Of the men living alone, 74 percent had jobs, while that figure rose to 85 percent among those living with others.
Nearly 16 million people lived alone in Germany last year– a share of nearly 20 percent. This is a significant rise on the figure from 1991 when 14 percent of people lived alone.
Die Welt said that the rise was most notable among men – of whom 11 percent lived alone in 1991, a figure that rose to 19 percent in 2011.
In 2011, 21 percent of women lived alone, although this was also connected to women's longer life expectancy – the likelihood of women living alone rose compared to men with age.

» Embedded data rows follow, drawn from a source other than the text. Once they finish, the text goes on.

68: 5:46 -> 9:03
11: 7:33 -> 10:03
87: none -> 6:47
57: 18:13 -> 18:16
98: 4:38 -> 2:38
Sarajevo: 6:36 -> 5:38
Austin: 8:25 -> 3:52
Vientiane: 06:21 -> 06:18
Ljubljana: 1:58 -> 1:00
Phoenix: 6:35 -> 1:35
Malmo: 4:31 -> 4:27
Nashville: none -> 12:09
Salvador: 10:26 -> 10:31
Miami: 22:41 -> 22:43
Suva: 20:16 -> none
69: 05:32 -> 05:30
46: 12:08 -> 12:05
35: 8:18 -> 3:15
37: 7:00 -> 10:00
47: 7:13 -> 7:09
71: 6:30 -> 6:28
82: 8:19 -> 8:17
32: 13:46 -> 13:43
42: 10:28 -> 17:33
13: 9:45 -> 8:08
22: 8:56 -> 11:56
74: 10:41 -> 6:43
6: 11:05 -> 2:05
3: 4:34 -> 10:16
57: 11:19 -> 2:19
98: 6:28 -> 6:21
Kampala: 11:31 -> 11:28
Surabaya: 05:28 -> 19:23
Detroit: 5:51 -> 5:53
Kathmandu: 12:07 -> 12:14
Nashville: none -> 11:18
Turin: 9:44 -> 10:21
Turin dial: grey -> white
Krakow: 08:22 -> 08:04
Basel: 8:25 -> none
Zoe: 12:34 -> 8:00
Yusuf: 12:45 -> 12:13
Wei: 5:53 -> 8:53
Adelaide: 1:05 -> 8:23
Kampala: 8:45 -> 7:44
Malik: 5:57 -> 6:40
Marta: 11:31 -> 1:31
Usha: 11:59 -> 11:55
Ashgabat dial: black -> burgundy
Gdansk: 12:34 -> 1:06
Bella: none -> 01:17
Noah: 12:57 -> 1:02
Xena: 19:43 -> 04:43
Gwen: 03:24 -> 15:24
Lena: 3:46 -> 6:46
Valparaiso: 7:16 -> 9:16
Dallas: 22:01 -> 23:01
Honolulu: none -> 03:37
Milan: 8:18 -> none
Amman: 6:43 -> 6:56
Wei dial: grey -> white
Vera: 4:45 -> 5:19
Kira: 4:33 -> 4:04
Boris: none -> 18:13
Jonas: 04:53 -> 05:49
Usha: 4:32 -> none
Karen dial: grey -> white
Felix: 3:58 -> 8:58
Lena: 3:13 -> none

For younger age-groups, the situation is reversed, with more men than women living alone – it switches over after people turn 58, the statistics showed.
The micro-census questionnaires did not ask why people were living alone, and did not ask about people's relationships – whether they were part of a couple but living alone for example.
Large cities were home to more lone dwellers. Hannover, where 33 percent of people were living alone, had the highest proportion of lone dwellers. This was followed by Berlin and Leipzig, which both found 31 percent of their citizens living on their own, and Munich, where the share was 29 percent.